:: WHAT TO WORK ON ::
**a)** Reproduce the passage of the hurricane and climate change article between "Study: Warming to" and "project future trends.", inclusive.
**b)** Extend the hurricane and climate change article, picking up directly after its final sentence.

:: SOURCE DOCUMENT ::
*** Block opens ***

As temperatures rise worldwide from the effect of greenhouse
gases in the atmosphere, hurricanes may become fewer in number,
according to a paper published this week in the journal Nature
Geoscience
("
Tropical cyclones and climate change," by Thomas R. Knutson
et al). However, the storms that do occur are likely to be more
potent, the paper says. The Washington Post has a summary here
("
Study: Warming to bring stronger hurricanes," by Seth
Borenstein, Associated Press).
The paper's ten authors make up an expert team established
by the World Meteorological Organization to provide advice to
national meteorological and hydrological services on tropical
cyclones and climate change. Their paper is based on an
extensive review of recent research into global warming and
hurricane formation, including studies on past historical storm
records as well as a selection of mathematical models designed
to project future trends.
Although the issue of global warming is politically
contentious, the discussion among experts is less so. Climate
scientists generally agree that the earth's temperature has
been warming over the past century, and that this warming is
driven in large part by "greenhouse gases," such as carbon
dioxide, dumped into the atmosphere by burning of fossil fuels.

*** Block closes ***

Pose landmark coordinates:
*** Block opens ***

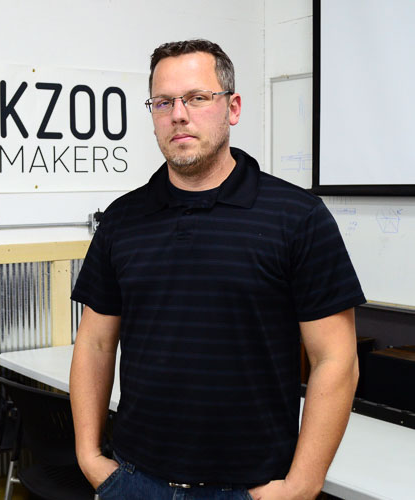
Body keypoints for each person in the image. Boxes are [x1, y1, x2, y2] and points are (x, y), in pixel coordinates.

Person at [69, 39, 365, 500]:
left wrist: (303, 484)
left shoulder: (298, 217)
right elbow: (95, 342)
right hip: (133, 480)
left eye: (197, 98)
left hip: (250, 488)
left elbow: (336, 359)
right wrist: (89, 456)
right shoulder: (122, 220)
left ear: (233, 107)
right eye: (163, 102)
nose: (178, 115)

*** Block closes ***

:: REPLIES ::
**a)**
Study: Warming to bring stronger hurricanes," by Seth
Borenstein, Associated Press).
The paper's ten authors make up an expert team established
by the World Meteorological Organization to provide advice to
national meteorological and hydrological services on tropical
cyclones and climate change. Their paper is based on an
extensive review of recent research into global warming and
hurricane formation, including studies on past historical storm
records as well as a selection of mathematical models designed
to project future trends.

**b)**
But even among scientists who agree on the basics of global
warming, the effect, if any, of this temperature rise on
weather events such as hurricanes remains unclear.
And the Nature Geoscience expert report adds little in the
way of certainty. Hindsight, according to the authors, is less
than 20-20: the available historical data don't clearly show
any link between global warming and hurricanes in the last
century. For one thing, hurricane frequency appears to rise and
fall over many decades in a natural cycle (especially in the
Atlantic basin), making any longer-term warming-related trend
hard to spot even if it does exist, the scientists say. And the
historical storm record is spotty in any case: only recently
have satellite data or extensive ship and airplane records been
available to analyze. So, the paper reports, "it remains
uncertain whether past changes in tropical cyclone activity
have exceeded the variability expected from natural
causes."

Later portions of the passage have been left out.